Exercise instructions: Reproduce precisely the lines of the listing below, starting with the line that contains "entre l’analyse sur" and stopping after the line that contains "ques, la régularité"; include nothing else.

Supplied material:
((

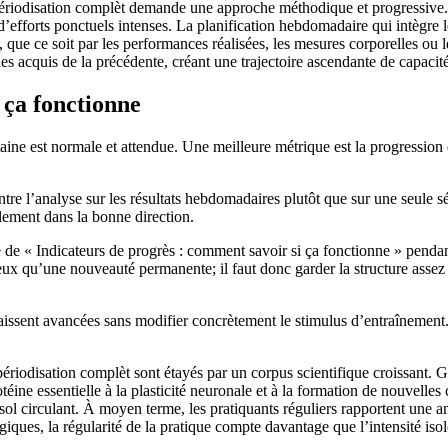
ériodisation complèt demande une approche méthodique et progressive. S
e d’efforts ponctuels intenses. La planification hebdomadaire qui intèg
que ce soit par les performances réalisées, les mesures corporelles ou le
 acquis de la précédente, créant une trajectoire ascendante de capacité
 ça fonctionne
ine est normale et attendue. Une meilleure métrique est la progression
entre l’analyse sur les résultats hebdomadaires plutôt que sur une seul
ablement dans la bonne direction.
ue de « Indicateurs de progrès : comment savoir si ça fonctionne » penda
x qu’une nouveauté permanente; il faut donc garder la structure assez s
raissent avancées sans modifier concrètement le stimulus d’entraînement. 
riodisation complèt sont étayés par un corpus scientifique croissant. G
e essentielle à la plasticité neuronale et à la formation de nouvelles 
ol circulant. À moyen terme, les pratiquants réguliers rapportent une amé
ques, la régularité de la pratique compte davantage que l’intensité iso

))
((

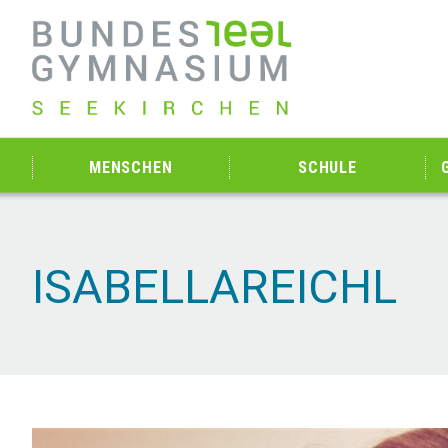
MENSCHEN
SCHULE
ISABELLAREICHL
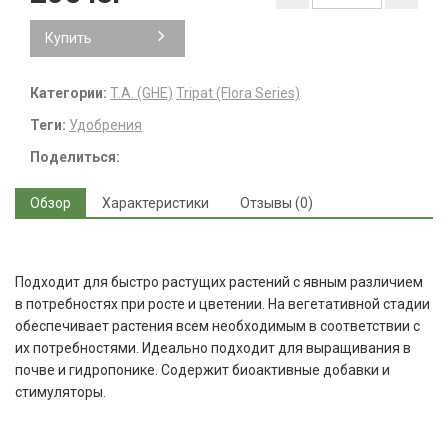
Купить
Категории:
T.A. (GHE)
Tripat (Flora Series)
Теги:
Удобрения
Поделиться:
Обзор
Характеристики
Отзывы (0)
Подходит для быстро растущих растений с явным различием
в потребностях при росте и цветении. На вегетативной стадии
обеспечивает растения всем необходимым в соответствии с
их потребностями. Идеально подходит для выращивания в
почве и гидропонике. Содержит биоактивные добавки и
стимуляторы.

))

Solution for this exercise:
entre l’analyse sur les résultats hebdomadaires plutôt que sur une seul
ablement dans la bonne direction.
ue de « Indicateurs de progrès : comment savoir si ça fonctionne » penda
x qu’une nouveauté permanente; il faut donc garder la structure assez s
raissent avancées sans modifier concrètement le stimulus d’entraînement. 
riodisation complèt sont étayés par un corpus scientifique croissant. G
e essentielle à la plasticité neuronale et à la formation de nouvelles 
ol circulant. À moyen terme, les pratiquants réguliers rapportent une amé
ques, la régularité de la pratique compte davantage que l’intensité iso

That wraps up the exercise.